Now while one or two hot-heads among right-wing conspiracy-theorist MPs immediately suspected a red mole in the Treasury who had deliberately produced an embarrassing document to discredit the Government, no one else takes that idea seriously. The author is a 37-year-old middle-ranking official who has been in the Treasury for 15 years, and her employers do not think she had any hand in leaking her report. Its leaking has, after all, embarrassed her more than anyone else and it has probably destroyed her political ambitions.

No, the phenomenon is far more interesting than that. You could say she was the very model of the modern civil servant: a clever, efficient instrument who can turn her hand to any task she is given. Each day she hangs up her own conscience on the peg where she hangs her coat. She is an automaton, without personal morality, a paradigm of obedience to her political masters. Sir Robin Butler should be proud of her.

But what do we really think of people who live like that? Do we really want to be ruled by people without personal accountability for their actions - just following orders, just doing their job? In Whitehall, the best permanent secretaries, the most creative and admired, have been those who do let their own opinions show. There is a lot of constitutional fiction about the role of civil servants. After all, ministers pass through departments every two years or less, arriving knowing nothing, leaving knowing mainly what their civil servants have taught them. Do we want politicians to be guided and educated by those who pretend to no personal values, with no moral stake in the affairs they govern? I would prefer men and women of principle, right or left - even though that might mean that on a change of government they would be more likely to be moved on. There is nothing very admirable in the rubber morals of a civil servant who can, for instance, enthusiastically help Michael Howard fill prisons to bursting point and then with equal vim let them all go again under his successor.

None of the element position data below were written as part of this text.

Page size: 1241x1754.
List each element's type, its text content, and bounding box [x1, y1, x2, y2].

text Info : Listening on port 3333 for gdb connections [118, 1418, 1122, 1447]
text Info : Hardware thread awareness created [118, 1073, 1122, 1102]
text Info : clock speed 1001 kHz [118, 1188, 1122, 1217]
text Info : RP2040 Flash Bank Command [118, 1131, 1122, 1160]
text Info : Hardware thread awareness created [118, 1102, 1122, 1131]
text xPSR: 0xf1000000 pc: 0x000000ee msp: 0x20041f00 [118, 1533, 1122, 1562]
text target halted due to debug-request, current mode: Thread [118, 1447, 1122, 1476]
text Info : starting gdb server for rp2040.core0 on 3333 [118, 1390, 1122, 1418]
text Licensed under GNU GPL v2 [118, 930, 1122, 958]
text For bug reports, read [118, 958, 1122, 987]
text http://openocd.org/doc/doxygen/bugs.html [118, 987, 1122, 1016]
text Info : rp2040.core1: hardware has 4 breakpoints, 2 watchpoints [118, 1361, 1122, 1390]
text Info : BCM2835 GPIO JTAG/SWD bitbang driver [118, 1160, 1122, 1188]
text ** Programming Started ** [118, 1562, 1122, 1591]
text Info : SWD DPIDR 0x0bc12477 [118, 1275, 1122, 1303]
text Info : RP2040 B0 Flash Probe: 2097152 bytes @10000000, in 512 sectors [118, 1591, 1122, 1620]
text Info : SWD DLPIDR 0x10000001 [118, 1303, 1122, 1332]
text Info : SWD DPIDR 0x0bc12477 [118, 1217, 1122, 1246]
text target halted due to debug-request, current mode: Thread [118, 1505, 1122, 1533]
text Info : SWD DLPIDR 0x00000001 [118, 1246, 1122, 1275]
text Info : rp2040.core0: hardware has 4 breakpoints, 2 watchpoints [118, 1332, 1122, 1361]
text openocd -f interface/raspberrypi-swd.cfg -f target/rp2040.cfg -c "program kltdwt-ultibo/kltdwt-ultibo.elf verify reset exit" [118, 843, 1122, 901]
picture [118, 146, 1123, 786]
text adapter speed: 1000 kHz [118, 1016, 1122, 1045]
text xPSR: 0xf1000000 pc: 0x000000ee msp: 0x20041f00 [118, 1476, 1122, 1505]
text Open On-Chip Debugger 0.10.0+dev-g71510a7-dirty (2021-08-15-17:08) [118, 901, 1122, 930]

This institutionalised amorality is also a striking feature of life in the law. The much vaunted taxi-rank principle whereby barristers hire themselves out to the next comer, regardless of the merits of the case, has always struck me as singularly odd. It makes the law a game rather than a matter of conviction. Getting some villain off becomes a matter of brilliance and prowess for which they congratulate one another.

The culture of the hired gun is creeping up on us everywhere. These days it flourishes in the contract climate of job insecurity. People feel scant responsibility for the work they do and little identification with their place of work or its purposes, when their employers show no particular commitment to them. That makes it easy for them to absolve themselves of moral responsibility for the job they do.

I suppose I see the most extreme end of that in the world of journalism. Apparently serious and decent journalists hire themselves out as fig leaves of respectability to pretty despicable newspapers, justifying it to themselves on the grounds that they have nothing to do with the day-to-day sleaze. "Never met Murdoch." "No one ever tampers with my copy or tells me what to write, so what does it matter where I write it?" It matters. These excuses are lame. The more distinguished the names, the more prized they are as emulsion to white the sepulchre.

Among the humbler fry, the bright young beginners trying to work their way up through increasingly tough and nasty newsrooms in the hope of reaching the few respectable newspapers some day, the game is not worth the candle. They acquire the skill of turning their pen to any nefarious cause, arguing any outlandish case the editor or proprietor demands, spinning words, warping facts, becoming elegant liars. But there are other jobs, easier to get and less taxing on the conscience.

Most people who do work they have to apologise for are in positions where they do have a choice. Perhaps these mean a bit less money or status, but "just doing my job" won't do. When "just doing my job" means drawing up imaginative Treasury plans to demolish the welfare state you are politically committed to sustaining, it is time to find a new career.